E, pelos vistos, tomou-lhe o gosto de ser conselheiro.
Conhecendo-se-lhe a fama de teórico (e retórico) e a reputação de bom professor e economista – aliás, é curioso o que Cavaco Silva sobre ele escreve no livro Quinta-feira e outros dias, frisando a diferença entre Louçã sozinho e quando acompanhado pelos seus camaradas –, não deixa de ser surpreendente a escolha, esta semana, para o Conselho Consultivo do Banco de Portugal.
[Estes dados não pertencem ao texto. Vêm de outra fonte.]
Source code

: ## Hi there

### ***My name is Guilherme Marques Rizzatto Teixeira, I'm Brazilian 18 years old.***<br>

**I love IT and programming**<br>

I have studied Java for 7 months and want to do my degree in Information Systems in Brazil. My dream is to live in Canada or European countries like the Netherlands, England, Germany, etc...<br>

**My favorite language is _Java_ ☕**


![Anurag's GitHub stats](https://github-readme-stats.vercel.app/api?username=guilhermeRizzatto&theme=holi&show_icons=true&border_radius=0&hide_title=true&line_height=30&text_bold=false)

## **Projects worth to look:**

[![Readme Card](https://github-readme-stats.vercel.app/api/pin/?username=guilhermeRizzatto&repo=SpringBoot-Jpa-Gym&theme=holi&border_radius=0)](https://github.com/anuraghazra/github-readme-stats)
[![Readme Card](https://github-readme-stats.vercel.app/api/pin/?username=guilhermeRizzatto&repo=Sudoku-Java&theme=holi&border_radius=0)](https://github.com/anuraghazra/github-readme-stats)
Sim, por proposta do ministro das Finanças, Mário Centeno, aprovada em Conselho de Ministros.
É extraordinário, sobretudo considerando o que disseram Louçã e o Bloco de Esquerda da entidade supervisora e do governador do Banco de Portugal dos quais será agora conselheiro. E não foi há muito tempo. Desde sempre e sobretudo nos últimos anos e meses.
Mas assim se percebe como funciona tão bem a ‘geringonça’. Independentemente das clivagens – quando não mesmo divergências insanáveis – ideológicas, o pragmatismo dos senhores fala mais alto.

O PCP e o BE fazem o número, para os media e para o povo, de que defendem os direitos dos trabalhadores, com vínculo ou sem ele, mas pragmaticamente tratam é dos seus.
Se o PCP alimenta a sua máquina e a sua clientela em muito pelas autarquias, dos municípios aos serviços municipais e municipalizados, o PS de Costa não ataca os bastiões comunistas e até promete nem lá ir fazer grande campanha.

Se o BE diz que o Estado tem de dar o exemplo no combate ao trabalho precário, o Governo responde e emprega… bloquistas (tomemos o exemplo de Louçã).

Louçã não é, obviamente, o único. Nem será, porque com competências e com currículo, chocante como outros casos (inclusivamente denunciados publicamente mas sem qualquer efeito) de quem sem currículo para assumir, por exemplo, o cargo de diretor-geral. 
Mas é o mais visível.

Na verdade, perante os casos concretos, não se vê PCP nem BE a clamar contra ou a pedir explicações ao Governo sobre os concursos abertos por entidades do Estado que excluem expressamente a possibilidade de candidatura de contratados a prazo ou prestadores de serviços.

E na hora h, os deputados comunistas e bloquistas – com mais ou menos declaração de voto – lá estão para assegurar o indispensável suporte parlamentar ao Governo socialista.
Imagine-se o que seria se os papéis estivessem invertidos e o Governo fosse da direita liberal e reacionária. O senhor professor Louçã, por certo, não perdoaria.

O certo é que, assim, a reforma da Administração Pública, sempre adiada mas imprescindível ao futuro do país e ao alívio de uma carga fiscal (direta e indireta) que penaliza estupidamente os contribuintes e sufoca as empresas para alimentar uma máquina do Estado (administração central e local e um sem número de serviços delas dependentes) absurda e obsoleta, não avançará nunca. 

O clientelismo vai continuar a falar mais alto. E a hora, e a vez, é da esquerda se aviar… porque não faltam boys socialistas, comunistas e bloquistas para os jobs que o Estado já não devia ter.